== SOURCE ==
-- begin --
Terry Jennings' refusal to call in an outside agency becomes even more critical in light of something Stacie Elliget recalls. "Kay Miller told me when he was going to interview me that now he knew what Russ Staton had meant," Stacie tells New Times. "Kay said Russ had told him that `someday, you'll be asking Dick Elliget these same questions--you'll see,'" Stacie says. "It's weird, 'cause right around that time my dad started playing these little sex games with me."

SIX WEEKS BEFORE Dick Elliget's fiefdom crashed, the Mesa Tribune published a story with the headline, "Police work all in the family for dad, sons."

The story described glowingly how Dick, Tim and Richard Elliget Sr. had been serving the City of Mesa for years. "I try to keep my career separated from my personal life as much as possible," Dick Elliget told a reporter, adding that his cop job fascinated his four daughters. "There's always that `wow,'" he said.

Dick Elliget had been a cop for most of his adult life. He served a tour in Vietnam after being graduated from Phoenix Central High School, then went to work for a few years as a deputy marshal in the northern Arizona town of Fredonia. The Mesa Police Department hired him in 1978.

Laurie Elliget gave birth to the second of their four daughters shortly after the family moved to Mesa. Over the years, he earned a reputation as a go-getter. The department awarded him its Medal of Valor in 1984--he is the only Mesa officer ever to receive that honor--after he rescued a suicidal woman from drowning in a canal. He later won a second Medal of Valor in another rescue of a suicidal woman.
-- end --
(Some entries)
-- begin --
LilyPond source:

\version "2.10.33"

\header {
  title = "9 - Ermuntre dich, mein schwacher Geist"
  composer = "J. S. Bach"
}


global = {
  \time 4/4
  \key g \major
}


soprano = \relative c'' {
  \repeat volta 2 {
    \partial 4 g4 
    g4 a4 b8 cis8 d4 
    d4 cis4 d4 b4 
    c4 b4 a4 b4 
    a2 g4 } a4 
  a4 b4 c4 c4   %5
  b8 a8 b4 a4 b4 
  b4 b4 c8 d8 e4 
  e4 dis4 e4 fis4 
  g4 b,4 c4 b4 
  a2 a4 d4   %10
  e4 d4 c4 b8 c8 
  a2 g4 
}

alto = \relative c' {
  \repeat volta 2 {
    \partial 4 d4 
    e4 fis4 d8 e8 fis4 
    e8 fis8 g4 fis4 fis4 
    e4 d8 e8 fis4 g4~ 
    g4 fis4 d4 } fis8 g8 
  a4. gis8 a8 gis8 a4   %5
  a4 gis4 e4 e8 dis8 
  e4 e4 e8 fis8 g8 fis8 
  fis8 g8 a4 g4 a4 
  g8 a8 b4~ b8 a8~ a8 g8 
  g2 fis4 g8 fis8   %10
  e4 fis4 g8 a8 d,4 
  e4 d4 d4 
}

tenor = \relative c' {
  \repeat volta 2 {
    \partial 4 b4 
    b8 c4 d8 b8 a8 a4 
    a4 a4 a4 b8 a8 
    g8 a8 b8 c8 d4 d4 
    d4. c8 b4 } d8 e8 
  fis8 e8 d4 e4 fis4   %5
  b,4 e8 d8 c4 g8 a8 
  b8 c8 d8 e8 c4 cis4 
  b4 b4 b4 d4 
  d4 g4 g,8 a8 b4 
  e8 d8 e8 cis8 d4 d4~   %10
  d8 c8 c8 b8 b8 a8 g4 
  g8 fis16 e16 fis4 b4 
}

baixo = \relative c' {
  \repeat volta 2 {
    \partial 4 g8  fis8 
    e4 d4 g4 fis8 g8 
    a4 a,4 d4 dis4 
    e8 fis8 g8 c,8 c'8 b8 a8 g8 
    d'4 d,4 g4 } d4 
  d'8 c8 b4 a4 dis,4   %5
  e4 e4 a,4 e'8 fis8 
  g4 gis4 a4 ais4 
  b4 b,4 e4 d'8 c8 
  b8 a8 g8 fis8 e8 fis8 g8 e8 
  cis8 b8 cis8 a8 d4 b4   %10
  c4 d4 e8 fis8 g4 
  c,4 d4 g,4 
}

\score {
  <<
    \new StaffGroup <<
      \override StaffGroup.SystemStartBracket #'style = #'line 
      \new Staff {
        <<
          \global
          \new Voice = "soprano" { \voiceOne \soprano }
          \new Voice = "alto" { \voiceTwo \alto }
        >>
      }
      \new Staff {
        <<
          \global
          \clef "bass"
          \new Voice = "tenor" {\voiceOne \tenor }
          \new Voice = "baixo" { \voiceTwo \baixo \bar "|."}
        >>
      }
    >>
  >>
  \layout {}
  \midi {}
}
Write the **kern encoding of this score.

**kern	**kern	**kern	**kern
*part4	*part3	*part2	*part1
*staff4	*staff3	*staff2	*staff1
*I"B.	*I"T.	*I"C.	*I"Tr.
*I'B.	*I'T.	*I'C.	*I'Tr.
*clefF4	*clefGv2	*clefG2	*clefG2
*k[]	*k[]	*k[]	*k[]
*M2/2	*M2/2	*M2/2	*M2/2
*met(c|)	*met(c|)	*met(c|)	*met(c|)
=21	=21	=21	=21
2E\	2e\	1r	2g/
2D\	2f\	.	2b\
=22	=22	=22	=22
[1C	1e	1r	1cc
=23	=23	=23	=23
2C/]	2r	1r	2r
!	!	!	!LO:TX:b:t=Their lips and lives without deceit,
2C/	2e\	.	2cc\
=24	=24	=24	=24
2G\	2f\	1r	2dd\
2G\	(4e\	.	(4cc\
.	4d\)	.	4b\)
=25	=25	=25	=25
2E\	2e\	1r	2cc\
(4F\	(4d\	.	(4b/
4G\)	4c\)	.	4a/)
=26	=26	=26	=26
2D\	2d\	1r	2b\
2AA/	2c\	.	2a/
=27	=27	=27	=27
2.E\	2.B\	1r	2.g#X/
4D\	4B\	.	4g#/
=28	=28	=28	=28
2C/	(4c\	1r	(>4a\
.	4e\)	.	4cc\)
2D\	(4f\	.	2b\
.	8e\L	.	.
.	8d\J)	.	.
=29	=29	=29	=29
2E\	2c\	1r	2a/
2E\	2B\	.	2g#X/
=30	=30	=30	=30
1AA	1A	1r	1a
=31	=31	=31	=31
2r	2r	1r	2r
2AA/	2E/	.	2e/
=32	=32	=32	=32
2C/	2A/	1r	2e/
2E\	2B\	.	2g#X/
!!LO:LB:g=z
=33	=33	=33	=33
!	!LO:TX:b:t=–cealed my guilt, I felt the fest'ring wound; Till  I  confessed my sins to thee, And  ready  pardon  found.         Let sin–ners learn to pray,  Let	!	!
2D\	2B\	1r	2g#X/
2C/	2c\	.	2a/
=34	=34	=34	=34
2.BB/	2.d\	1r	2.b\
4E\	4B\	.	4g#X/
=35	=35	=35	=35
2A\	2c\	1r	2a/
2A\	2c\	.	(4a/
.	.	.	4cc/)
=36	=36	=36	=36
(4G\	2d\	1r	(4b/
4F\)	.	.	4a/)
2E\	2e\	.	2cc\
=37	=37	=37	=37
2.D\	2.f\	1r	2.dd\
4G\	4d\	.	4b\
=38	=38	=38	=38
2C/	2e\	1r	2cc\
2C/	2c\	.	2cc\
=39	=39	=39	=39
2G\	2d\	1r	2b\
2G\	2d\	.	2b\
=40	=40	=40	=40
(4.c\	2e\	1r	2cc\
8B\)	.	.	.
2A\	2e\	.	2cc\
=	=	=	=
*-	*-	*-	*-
-- end --
== TO DO ==
A – In the article about Dick Elliget, change "canal" to "reservoir" and give the stretch from "Laurie Elliget gave" through "a suicidal woman." again with that one change.
B – Write the next part of the article about Dick Elliget, picking up after its last sentence.

== RESPONSES TO THE EXERCISE ==
A –
Laurie Elliget gave birth to the second of their four daughters shortly after the family moved to Mesa. Over the years, he earned a reputation as a go-getter. The department awarded him its Medal of Valor in 1984--he is the only Mesa officer ever to receive that honor--after he rescued a suicidal woman from drowning in a reservoir. He later won a second Medal of Valor in another rescue of a suicidal woman.

B –
Those honors have been called into question by some Mesa cops. Both awards came upon the recommendation of Elliget's alleged "godfather," Lieutenant Rick Heath, the retired supervisor whose name is said to appear in Elliget's sex diary. "It just looks fishy," says one cop who knows both men. "They were best of buds, looking out for each other. I know that we do rescues all the time and don't get nominated for big awards. A lot of us have wondered about the medals, even before we knew about the diary and all that."

Though the public knew Dick Elliget as a hero, fellow officers knew him as a Lothario. They dubbed him "Dick the Stick," a reference to his incessant chasing of women both in and out of the department.

Once in the late 1980s, according to police records obtained by New Times, the manager of a Village Inn restaurant called the Mesa Police Department to complain about Elliget and another officer's sexual harassment of a waitress. The department took no official action against either officer.

"I've known for years that Dick and Laurie both have slept around," B.J. Elliget told detectives. "One night I said, `Dick, how can you sleep around like that? You can't love your wife.' And he says, `I do love my wife. The women that I sleep with, I don't make love to them, I just sleep with them. I make love to my wife.' He went into some weird details, like he would actually bring underwear home to Laurie of other women."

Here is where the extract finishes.